Güncel olarak uygulanan ve halihazırda yürürlükte olan kriterler ise 2018 yılında yayımlandı ve günümüze kadar da herhangi bir güncelleme yapılmadı.
Mevcut Kriterler Neler?
Genel olarak TTK ve KGK düzenlemeleri kapsamında denetime tabi tutulacak şirketlerin aşağıda belirtilen üç ölçütten herhangi ikisini tek başına veya bağlı ortaklıklarıyla arka arkaya iki hesap döneminde aşan şirketler denetime tabi olarak değerlendirilmektedir.
Sıra | Ölçüt | Asgari Tutarlar |
1 | Aktif Toplam | 35 milyon TL |
2 | Net Satış Hasılatı | 70 milyon TL |
3 | Çalışan Sayısı | 175 Kişi |
Avrupa Birliği Direktifi Ne Getiriyor?
KGK, yıllar itibarıyla kriterleri planlı bir şekilde düşürürken hem piyasadaki denetime tabi tutulan şirketlerin kalitesini hem de AB düzenlemelerini göz önünde bulundurarak hareket etti. Ancak son dönemlerde döviz kurları öylesine artışlar kaydetti ki evdeki hesap çarşıya uymadı. Bu durum düzenleyici otoriteler açısından da öngörülebilir değildi.
AB düzenlemeleri kapsamında hedeflenen kriterler aktif toplam için 4 milyon Euro, net satış hasılatı için 8 milyon Euro ve çalışan sayısı 50 kişi olarak ele alınıyor.
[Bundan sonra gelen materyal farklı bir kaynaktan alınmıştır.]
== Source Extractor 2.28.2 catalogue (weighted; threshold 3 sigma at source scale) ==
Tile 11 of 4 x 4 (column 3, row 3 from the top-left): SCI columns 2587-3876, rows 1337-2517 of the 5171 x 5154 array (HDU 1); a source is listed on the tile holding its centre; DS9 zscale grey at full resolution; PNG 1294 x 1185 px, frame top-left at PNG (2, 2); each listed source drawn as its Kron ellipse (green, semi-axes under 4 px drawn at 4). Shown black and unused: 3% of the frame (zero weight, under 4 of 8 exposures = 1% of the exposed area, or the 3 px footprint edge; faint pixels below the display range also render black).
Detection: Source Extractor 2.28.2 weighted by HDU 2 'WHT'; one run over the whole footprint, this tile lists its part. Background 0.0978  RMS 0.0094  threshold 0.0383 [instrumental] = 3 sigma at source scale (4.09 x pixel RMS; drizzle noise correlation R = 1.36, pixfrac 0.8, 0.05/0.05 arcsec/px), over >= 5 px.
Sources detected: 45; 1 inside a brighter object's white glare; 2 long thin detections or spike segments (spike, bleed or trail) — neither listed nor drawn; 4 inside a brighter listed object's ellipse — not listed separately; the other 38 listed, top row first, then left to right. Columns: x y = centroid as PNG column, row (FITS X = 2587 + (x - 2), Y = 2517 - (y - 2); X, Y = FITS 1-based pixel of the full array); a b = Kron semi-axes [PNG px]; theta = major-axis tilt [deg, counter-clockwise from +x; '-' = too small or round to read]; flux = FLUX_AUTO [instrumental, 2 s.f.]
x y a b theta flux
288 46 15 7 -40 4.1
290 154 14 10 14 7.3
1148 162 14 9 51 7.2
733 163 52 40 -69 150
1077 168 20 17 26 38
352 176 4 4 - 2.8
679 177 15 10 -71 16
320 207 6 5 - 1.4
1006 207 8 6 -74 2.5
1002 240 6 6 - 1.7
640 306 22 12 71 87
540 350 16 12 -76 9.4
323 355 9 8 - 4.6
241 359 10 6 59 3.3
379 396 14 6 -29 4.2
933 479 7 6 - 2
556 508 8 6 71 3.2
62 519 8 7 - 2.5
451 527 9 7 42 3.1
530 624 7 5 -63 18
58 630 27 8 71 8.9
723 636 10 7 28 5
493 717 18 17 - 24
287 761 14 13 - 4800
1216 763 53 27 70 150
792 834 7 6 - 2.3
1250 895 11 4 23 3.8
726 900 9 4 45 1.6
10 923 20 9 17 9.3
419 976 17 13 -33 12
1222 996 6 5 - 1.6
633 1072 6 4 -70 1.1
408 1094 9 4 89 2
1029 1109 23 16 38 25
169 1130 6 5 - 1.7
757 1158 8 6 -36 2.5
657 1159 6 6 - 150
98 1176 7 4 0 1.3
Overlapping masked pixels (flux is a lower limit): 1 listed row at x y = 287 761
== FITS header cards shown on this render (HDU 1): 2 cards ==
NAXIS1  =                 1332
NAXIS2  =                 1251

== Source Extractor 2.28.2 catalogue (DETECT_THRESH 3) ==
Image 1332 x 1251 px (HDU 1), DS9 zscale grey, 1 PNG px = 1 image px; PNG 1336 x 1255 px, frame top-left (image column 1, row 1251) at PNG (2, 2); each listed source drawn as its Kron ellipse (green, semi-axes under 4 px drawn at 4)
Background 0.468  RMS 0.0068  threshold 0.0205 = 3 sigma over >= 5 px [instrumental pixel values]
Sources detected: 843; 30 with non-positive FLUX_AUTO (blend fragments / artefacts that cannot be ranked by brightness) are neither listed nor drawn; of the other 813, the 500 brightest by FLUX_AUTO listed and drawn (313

Mevcut durumda 2021 yılı sonundaki Euro kuruyla hareket etsek dahi Türk Lirası cinsinden AB kriterlerinin çok çok altında kaldığımızı gözlemleyebiliriz.
Aslında KGK Değişikliğin Sinyallerini Vermişti
KGK, BOBİ FRS’nin 2021 yılı sürümünü yayımlarken kur ve enflasyon baskısıyla büyüyen şirket aktiflerini ve cirolarını gözlemlemiş, uygulamada kolaylığı sağlamak adına büyük boy işletme tanımını karşılayan işletme sayısını belli bir seviyede tutmak için büyük boy işletme kriterlerini yukarı yönlü olarak aşağıdaki gibi güncellemişti.
Sıra | Ölçüt | 2018 | 2021 |
1 | Aktif Toplam | 75 milyon TL ve Üstü | 200 milyon TL ve Üstü |
2 | Net Satış Hasılatı | 150 milyon TL ve Üstü | 400 milyon TL ve Üstü |
3 | Çalışan Sayısı | 250 Kişi | 250 Kişi |
2023 Kriterleri Ne Öngörüyor?
KGK paydaşlarının görüşüne başvurduğu taslak çalışmada ise 2023 yılından itibaren denetime tabi olacak şirketler için aktif toplam 75 milyon TL, net satış hasılatı 150 milyon TL ve çalışan sayısı ise 150 kişi şeklinde ele alması öngörülüyor.
Bağımsız denetim camiasında kriterlerin iki katından fazla artacak olması sebebiyle denetime tabi tutulacak şirketlerin sayısında bir azalma olacağı düşünülebilir. Aksine kriterler artmasına rağmen denetime tabi olacak şirket sayısında da artışlar öngörülmekte. Bu noktada denetime tabi tutulan şirketlerin sayısında bir azalma söz konusu değil.
Kriterlerin Yükseltimesi Neden Gerekli?
Her ne kadar denetime tabi olacak şirketler Cumhurbaşkanlığı Kararı ile belirlense de bu konuda gerekli çalışmaları hazırlayan otorite KGK’dır.
KGK, denetime tabi olacak şirketlere ilişkin kriterleri belirlerken her yıl ilk defa denetime tabi tutulacak şirketlerin sayısını da kontrol altında tutmayı hedefler. Sayının kontrol altında tutulmasının en önemli nedeni ise hem şirketlerin hem de denetim kuruluşlarının hazırlıksız yakalanmasını engellemek ve neticesinde denetimin kalitesinde tutarlılığı sağlamaktır.
Bu durumda 2023 yılı kilit öneme sahip. 2021 ve 2022 yıllarında yüksek enflasyon ve kurlardaki artış ile 2023 yılında denetime tabi olacak şirket sayısı şimdiye kadar denetime tabi olan toplam şirket sayısını geride bırakmış durumda. Hal böyleyken denetimde kaliteyi sağlamak için KGK tarafından müdahale kaçınılmaz.
Bu noktada, otorite gerek denetime tabi olan şirketleri gerekse de bağımsız denetim kuruluşlarını zorda bırakmayacak şekilde gerekli çalışmaları yaparak hem AB ilkelerine uyumu hem de denetimlerde kaliteyi sağlamak adına gerekli adımları atacaktır.